• EXERCISE DIRECTIONS:
Transcribe the text lines of each item below, keeping every character and line break unchanged. Omit the pictures from your transcription.

★ ★ ★ ★ ★ ★ ★

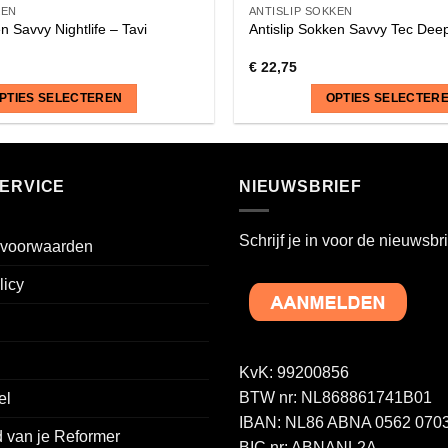
KEN
ANTISLIP SOKKEN
n Savvy Nightlife – Tavi
Antislip Sokken Savvy Tec Dee
€
22,75
PTIES SELECTEREN
OPTIES SELECTER
Dit
product
heeft
ERVICE
NIEUWSBRIEF
meerdere
variaties.
Schrijf je in voor de nieuwsbri
voorwaarden
Deze
optie
licy
kan
gekozen
worden
op
KvK: 99200856
de
BTW nr: NL868861741B01
el
a
productpagina
IBAN: NL86 ABNA 0562 0703
 van je Reformer
BIC nr: ABNANL2A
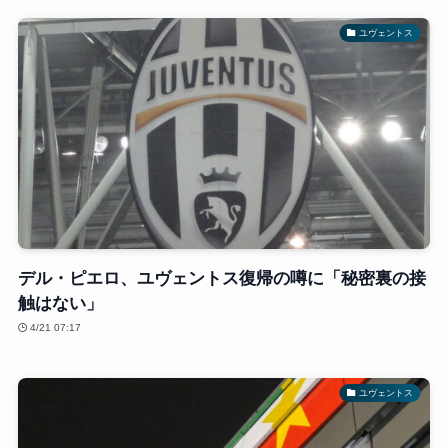
ユヴェントス
デル・ピエロ、ユヴェントス復帰の噂に「秘密裏の接
触はない」
4/21 07:17
ユヴェントス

★ ★ ★ ★ ★ ★ ★

• TASK RESULT:
KEN
ANTISLIP SOKKEN
n Savvy Nightlife – Tavi
Antislip Sokken Savvy Tec Dee
€
22,75
PTIES SELECTEREN
OPTIES SELECTER
Dit
product
heeft
ERVICE
NIEUWSBRIEF
meerdere
variaties.
Schrijf je in voor de nieuwsbri
voorwaarden
Deze
optie
licy
kan
gekozen
worden
op
KvK: 99200856
de
BTW nr: NL868861741B01
el
a
productpagina
IBAN: NL86 ABNA 0562 0703
 van je Reformer
BIC nr: ABNANL2A
ユヴェントス
デル・ピエロ、ユヴェントス復帰の噂に「秘密裏の接
触はない」
4/21 07:17
ユヴェントス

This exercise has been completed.